John Burgess is the face and the voice that’s helped make Australian television and radio history – that alone makes him a survivor in one of the toughest and longest games of all – showbiz! Affectionately known as “Baby” John Burgess, he’s this country’s longest serving TV game show host. His name is, and always will be, synonymous with “Wheel of Fortune” and “Catch Phrase”.
As a celebrity he’s been on the inside of TV wars, crazed fans, stars, fame, fortune and scandal yet this year John Burgess marks a milestone – 50 years on-air.
It’s an achievement few in the entertainment industry will ever celebrate.
The late media mogul Kerry Packer fought to win him from Seven. Radio legend, John Laws, discovered him, and at the peak of his career “Baby” John Burgess was earning more than the Prime Minister of Australia.
The story behind how this one-time, would-be tennis pro turned professional bowler became a household name is as fascinating as what happened once he hit the big time.
For half a century now we’ve watched and listened to the man we know as “Burgo”, his familiar voice and face still on our stereos and TV screens.
A recent guest appearance on the Today show and his fans hit Twitter and Facebook demanding more and when he’s not in the media he’s behind the microphone hosting events across the country. He loves it and so does the audience. Walk along any street or accompany him to any event and people of all ages, young and old, stop to ask for photos and autographs.
But long before John Burgess soared to television stardom, he was king of the airwaves on radio. In the 70s and 80s he was the envy of radio announcers across the country with show after show hitting number one.
Fans were in awe. Burgo had the biggest name stars:
“The Rolling Stones, Roy Orbison, The Who, Manfred Mann, Peter Paul and Mary, Tony Bennett, The Monkeys, Tom Jones, and of course lots of Aussie stars as well Johnny O’Keefe, The Seekers, Billy Thorpe, Normie Rowe, The Bee Gees … the list goes on.”

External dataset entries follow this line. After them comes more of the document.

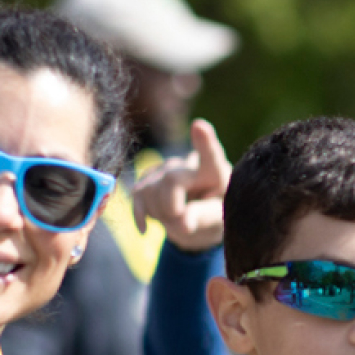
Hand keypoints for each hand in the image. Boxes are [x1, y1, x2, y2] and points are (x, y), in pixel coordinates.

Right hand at [132, 119, 230, 252]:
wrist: (196, 222)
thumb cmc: (212, 216)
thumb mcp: (216, 220)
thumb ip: (202, 218)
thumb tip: (183, 223)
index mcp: (215, 172)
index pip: (211, 155)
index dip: (205, 141)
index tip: (199, 126)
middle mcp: (189, 165)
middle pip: (171, 179)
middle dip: (172, 207)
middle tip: (185, 226)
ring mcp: (166, 170)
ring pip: (150, 190)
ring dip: (159, 214)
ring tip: (175, 220)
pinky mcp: (147, 180)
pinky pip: (137, 195)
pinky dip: (141, 215)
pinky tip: (147, 227)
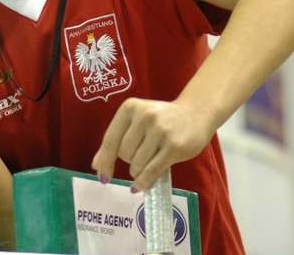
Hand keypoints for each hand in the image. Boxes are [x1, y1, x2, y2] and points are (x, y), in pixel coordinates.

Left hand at [91, 97, 213, 190]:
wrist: (196, 113)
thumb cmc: (162, 118)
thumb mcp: (136, 121)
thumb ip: (116, 140)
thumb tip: (96, 165)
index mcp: (130, 108)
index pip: (110, 139)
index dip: (104, 161)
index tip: (102, 176)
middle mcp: (144, 116)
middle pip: (123, 154)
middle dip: (129, 161)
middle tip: (141, 155)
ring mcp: (160, 131)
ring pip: (137, 164)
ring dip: (138, 171)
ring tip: (148, 162)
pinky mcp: (174, 146)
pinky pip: (152, 171)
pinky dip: (144, 181)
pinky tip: (140, 186)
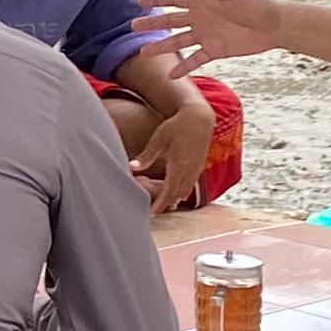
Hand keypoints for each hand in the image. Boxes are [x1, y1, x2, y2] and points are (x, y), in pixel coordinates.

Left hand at [130, 96, 216, 216]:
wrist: (199, 118)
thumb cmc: (176, 126)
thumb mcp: (159, 139)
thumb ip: (146, 155)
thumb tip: (131, 167)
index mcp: (179, 164)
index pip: (169, 190)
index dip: (160, 203)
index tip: (152, 212)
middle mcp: (190, 170)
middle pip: (177, 194)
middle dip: (165, 204)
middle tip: (153, 212)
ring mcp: (196, 169)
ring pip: (185, 191)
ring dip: (174, 199)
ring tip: (162, 206)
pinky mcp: (199, 166)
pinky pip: (191, 184)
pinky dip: (182, 192)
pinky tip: (175, 195)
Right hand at [138, 0, 285, 69]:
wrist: (275, 24)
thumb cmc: (257, 2)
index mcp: (203, 1)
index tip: (140, 1)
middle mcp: (200, 18)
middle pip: (171, 21)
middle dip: (152, 24)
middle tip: (133, 27)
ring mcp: (206, 35)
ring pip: (178, 42)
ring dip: (162, 47)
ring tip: (144, 53)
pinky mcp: (216, 50)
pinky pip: (196, 60)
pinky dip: (184, 67)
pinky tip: (172, 75)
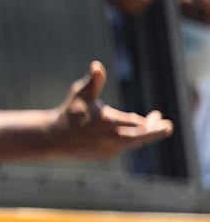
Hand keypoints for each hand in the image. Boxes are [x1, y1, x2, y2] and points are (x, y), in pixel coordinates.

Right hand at [50, 61, 172, 158]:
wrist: (55, 137)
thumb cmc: (70, 111)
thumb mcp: (81, 93)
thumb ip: (93, 81)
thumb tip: (97, 65)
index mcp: (108, 122)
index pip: (137, 123)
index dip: (150, 122)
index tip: (160, 117)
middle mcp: (112, 139)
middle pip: (141, 137)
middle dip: (156, 131)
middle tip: (167, 125)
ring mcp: (109, 150)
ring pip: (133, 143)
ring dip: (144, 134)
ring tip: (152, 123)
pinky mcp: (105, 156)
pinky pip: (123, 147)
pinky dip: (131, 139)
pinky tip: (133, 131)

It was nothing he had ever aspired to but fame always found him.
Burgo was discovered while working as a professional bowler at a ten pin bowling alley in Sydney in 1959. Radio legend, John Laws had heard him speak and knew he had talent.
“I was standing talking to the girl behind the counter at a bowling centre as you do.”

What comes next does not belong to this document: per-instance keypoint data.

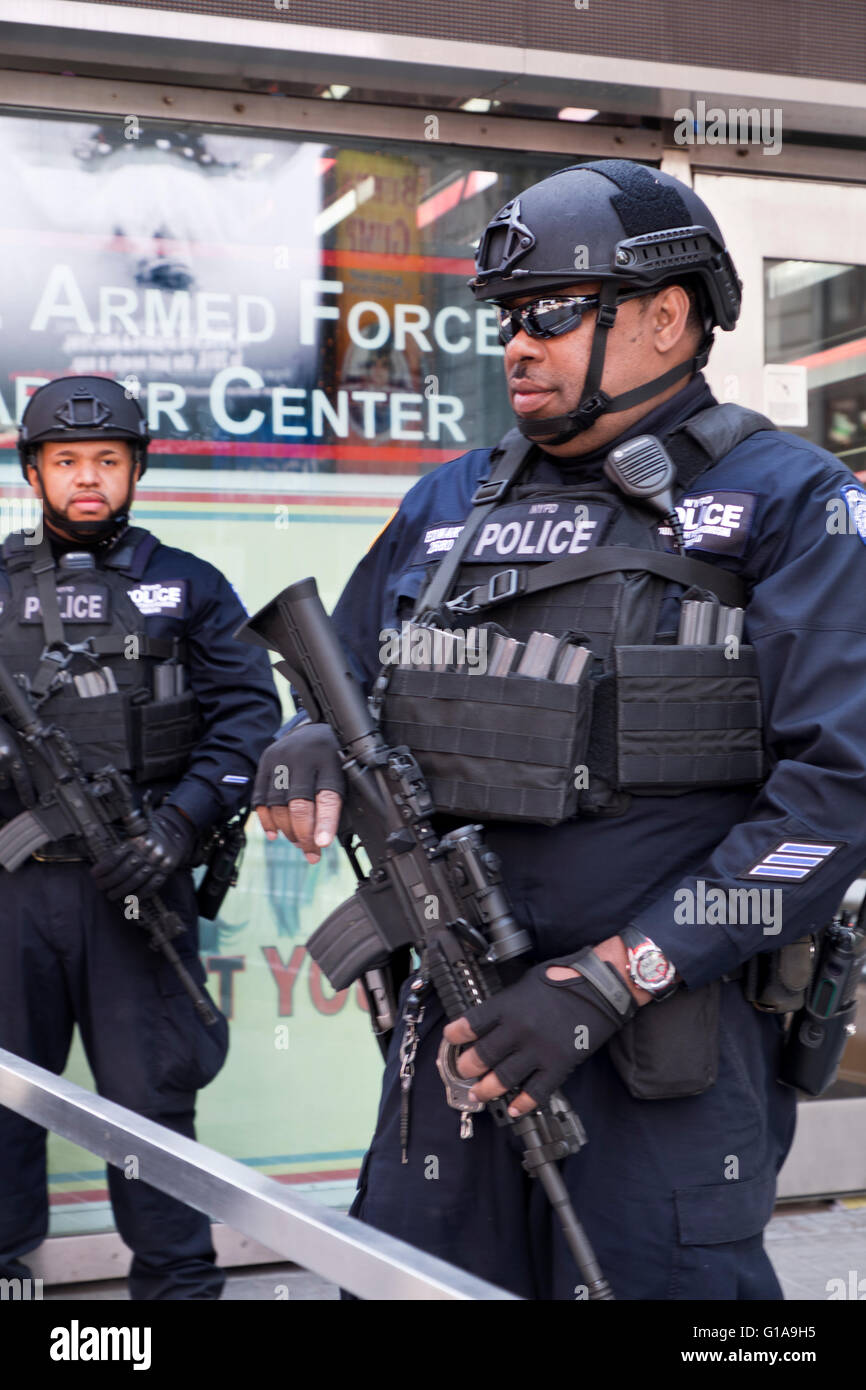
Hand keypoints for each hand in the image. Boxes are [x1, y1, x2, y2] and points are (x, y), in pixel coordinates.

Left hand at [90, 805, 197, 902]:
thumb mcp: (134, 832)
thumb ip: (119, 846)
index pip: (117, 855)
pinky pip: (153, 885)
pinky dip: (140, 894)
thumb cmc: (148, 836)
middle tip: (100, 887)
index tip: (94, 874)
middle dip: (110, 881)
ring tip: (111, 895)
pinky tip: (130, 899)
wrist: (175, 834)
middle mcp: (148, 850)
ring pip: (138, 879)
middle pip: (126, 869)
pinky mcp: (166, 870)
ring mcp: (159, 861)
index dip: (103, 867)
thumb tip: (101, 862)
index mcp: (137, 840)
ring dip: (122, 890)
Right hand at [253, 723, 344, 862]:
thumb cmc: (335, 756)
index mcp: (330, 761)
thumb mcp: (346, 772)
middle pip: (299, 804)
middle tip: (312, 853)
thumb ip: (340, 799)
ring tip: (298, 843)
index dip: (324, 823)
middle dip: (304, 834)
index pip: (327, 797)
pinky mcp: (265, 762)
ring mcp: (281, 758)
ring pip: (278, 805)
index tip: (321, 844)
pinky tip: (275, 834)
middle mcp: (304, 757)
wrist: (315, 727)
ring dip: (287, 830)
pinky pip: (261, 798)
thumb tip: (329, 838)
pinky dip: (267, 820)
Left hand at [442, 953, 636, 1115]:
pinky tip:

He says John Laws told the girl “he’s got a good voice, he should be in radio.”
He taught “Lawsie”, the man who would go on to own the golden microphone, to bowl and John Laws taught him the inner workings of radio.

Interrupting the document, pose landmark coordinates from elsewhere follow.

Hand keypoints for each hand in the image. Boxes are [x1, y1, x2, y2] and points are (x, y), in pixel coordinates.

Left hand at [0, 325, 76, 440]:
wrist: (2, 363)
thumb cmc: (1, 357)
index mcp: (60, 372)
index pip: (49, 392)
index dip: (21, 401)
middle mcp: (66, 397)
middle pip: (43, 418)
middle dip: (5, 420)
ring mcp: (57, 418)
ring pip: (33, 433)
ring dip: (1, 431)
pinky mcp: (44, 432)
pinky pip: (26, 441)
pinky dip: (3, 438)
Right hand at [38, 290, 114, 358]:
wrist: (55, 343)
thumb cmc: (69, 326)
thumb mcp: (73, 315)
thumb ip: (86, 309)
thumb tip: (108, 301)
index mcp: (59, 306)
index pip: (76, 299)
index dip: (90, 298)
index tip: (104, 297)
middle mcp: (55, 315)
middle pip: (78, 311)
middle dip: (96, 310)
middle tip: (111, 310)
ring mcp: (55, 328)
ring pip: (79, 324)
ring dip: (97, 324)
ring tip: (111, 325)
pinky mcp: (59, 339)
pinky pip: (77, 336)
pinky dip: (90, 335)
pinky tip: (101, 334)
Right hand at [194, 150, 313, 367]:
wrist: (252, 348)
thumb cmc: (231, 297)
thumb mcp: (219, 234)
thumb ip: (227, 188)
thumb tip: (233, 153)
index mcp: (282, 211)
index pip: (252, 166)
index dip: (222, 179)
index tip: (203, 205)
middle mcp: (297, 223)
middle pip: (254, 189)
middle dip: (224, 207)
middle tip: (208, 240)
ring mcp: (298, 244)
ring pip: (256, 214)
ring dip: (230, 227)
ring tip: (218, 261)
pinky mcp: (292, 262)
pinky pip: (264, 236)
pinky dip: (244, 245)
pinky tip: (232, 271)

“I would go to radio station 2GB and watch John Laws do his things, Lawsie helped me in the art of presentation, reading commercials, and researching music.”
“I met people who would eventually become part my life. Johnny O’Keefe, Brian Henderson, Col Joye, Digger Revell and Jay Justin to name a few.”
In 1965, at John Laws’ insistence, Burgo auditioned for his first radio job as a fill-in announcer on 2UW. He was breaking the mould even back then by getting the job and becoming the first disc jockey to get a gig in a major market without previous experience.
Burgo became big news and it was at 2UW that he was given the nickname “Baby John”. It stuck.
He shone working alongside the biggest stars of the music world – The Rolling Stones, Roy Orbison, The Who, Tony Bennett, The Monkeys, Tom Jones, The Bee Gees, Johnny O’Keefe, the list goes on.
It was his star factor that won him his first break in television. Few realise but John Burgess was the “Molly Meldrum” of Australia long before Countdown hit the ABC.
“My first national television show on Channel 7 in 1968 called “Turning On” showcased Australian groups and music and was a forerunner to what Molly Meldrum would come up with later.”
It was Grundy Television’s Wheel of Fortune that made “Baby” John a household name.
For 12 years he and glamourous side-kick, Adriana Xenides, spun the wheel on Channel 7 but the real game playing of network executives would see him replaced by game show host rival, Tony Barber, of “Sale of the Century” fame.
It was a losing shot fired in a TV network war. The audience didn’t like losing Burgo and in the end neither did Seven with executives having a change of heart thinking money would win him back – a tactic that failed.
“By November that year (1996), they realised that they’d made a rather disastrous mistake and they offered me a lot of money to go back to do Wheel of Fortune again.”
But Burgo had Nine’s Kerry Packer on his side and soon Burgo was in Nine’s stable of stars and hosting a new show called “Catch Phrase”.
For seven years he was the quizmaster again, and with the renewed fame came naming rights – the show rebranded “Burgo’s Catch Phrase”.
That name, that face and that voice that John Laws discovered 50 years ago is still in the game and playing to win.